In nonemergency situations, ASH recommends administration of the vitamin K antagonist is stopped or the dose is reduced, and/or also recommends administration of small doses of vitamin K, depending on the international normalized ratio and the clinical scenario. Dr. Hicks added that in most nonemergency situations, it is safe to stop the drug and just wait for the anticoagulation effects to wear off, which may take a few days.

"The use of plasma and prothrombin complex concentrations is appropriate only in emergencies," she added.

Limit CT Surveillance of Lymphoma After Curative Therapy

The full recommendation is "limit the use of CT scans in asymptomatic patients following curative-intent treatment for aggressive lymphoma."

"Here, we wanted physicians and patients to question whether every CT scan for surveillance is really necessary," Dr. Hicks explained. "There likely is a role; you'll notice we did not say don't use CT scans, but we do recommend limiting their use," she commented.

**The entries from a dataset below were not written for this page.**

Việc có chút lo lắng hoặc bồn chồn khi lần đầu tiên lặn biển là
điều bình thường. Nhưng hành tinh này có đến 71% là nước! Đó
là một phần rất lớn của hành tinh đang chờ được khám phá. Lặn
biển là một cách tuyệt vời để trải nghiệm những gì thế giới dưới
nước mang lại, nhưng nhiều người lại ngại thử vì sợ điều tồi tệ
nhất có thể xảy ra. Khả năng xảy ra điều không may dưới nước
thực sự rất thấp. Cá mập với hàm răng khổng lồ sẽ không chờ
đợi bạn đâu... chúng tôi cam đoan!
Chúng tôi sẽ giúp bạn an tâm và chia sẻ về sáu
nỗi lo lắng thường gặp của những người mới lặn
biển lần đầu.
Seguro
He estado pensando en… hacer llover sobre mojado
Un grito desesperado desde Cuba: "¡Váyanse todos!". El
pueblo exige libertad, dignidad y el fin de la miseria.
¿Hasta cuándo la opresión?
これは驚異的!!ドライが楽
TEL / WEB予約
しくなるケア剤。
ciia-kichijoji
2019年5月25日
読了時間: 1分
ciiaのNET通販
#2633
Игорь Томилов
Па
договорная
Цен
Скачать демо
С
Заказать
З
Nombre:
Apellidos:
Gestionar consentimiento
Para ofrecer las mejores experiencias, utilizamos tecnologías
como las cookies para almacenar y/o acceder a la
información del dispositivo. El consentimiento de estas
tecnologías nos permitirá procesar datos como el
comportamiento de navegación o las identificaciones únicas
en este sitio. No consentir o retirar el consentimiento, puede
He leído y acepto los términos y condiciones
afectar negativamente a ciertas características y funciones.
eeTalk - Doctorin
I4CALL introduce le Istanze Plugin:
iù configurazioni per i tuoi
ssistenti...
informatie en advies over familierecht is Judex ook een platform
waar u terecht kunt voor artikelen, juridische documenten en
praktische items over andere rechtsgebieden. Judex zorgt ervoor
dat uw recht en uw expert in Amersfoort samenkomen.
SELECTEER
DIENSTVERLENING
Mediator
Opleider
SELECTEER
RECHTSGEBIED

A lymphoma patient who has undergone curative-intent treatment and is now in remission typically goes back to the oncology/hematologist every 3 to 6 months for a check-up, she explained. This involves taking a history, a physical examination, and blood tests, and such a patient may also have a routine CT surveillance scan, she said. "What ASH is now suggesting is that, particularly for patients who have been in remission and have been asymptomatic out to 2 years, for most of the time, routine CT scans are not required," she said. In these cases, the potential negative consequences would outweigh any benefit, she added.

CT surveillance in asymptomatic patients in remission from aggressive non-Hodgkin's lymphoma may be harmful through a small but cumulative risk for radiation-induced malignancy, ASH says in its statement. "Physicians are encouraged to carefully weigh the anticipated benefits of post-treatment CT scans against the potential harm of radiation exposure," it adds.

This is particularly important in young patients with good-prognosis lymphoma, the society comments. In some patients groups, such as young women with highly curable lymphoma, the estimated lifetime risk for cancer mortality associated with 10 CT scans approaches the 5-year cumulative probability of lymphoma death, it notes.

In addition, CT surveillance is costly and has not been demonstrated to improve survival, ASH said.

"Due to a decreasing probability of relapse with the passage of time and a lack of proven benefit, CT scans in asymptomatic patients more than 2 years beyond the completion of treatment are rarely advisable," it adds.

The use of routine CT scans in lymphoma was questioned recently by a study conducted by Mayo Clinic researchers and presented at the 2013 ASCO annual meeting.

Basis of Lymphoma Diagnosis

This final shortlist of 5 practices was whittled down from around 20 that were considered in great detail, Dr. Hicks said. One of the practices that nearly made it onto the shortlist, but didn't, concerns procedures used in the diagnosis of lymphoma. The recommendation was that a diagnosis of lymphoma should be based on excisional biopsies, and clinicians should not initiate treatment of lymphoma based of tissue obtained exclusively from fine-needle aspirations.

"Hematology is a specialty with many new and increasingly expensive tests and treatments. While these new diagnostic and treatment strategies represent important advances, there is also potential to pose significant harm and cost to patients if over- or misused," Dr. Hicks said in a statement. "The ASH Choosing Wisely list serves as a reminder to hematologists to take a step back and question whether certain routinely used procedures are really necessary, and to gradually change their practices to maximize the value of care."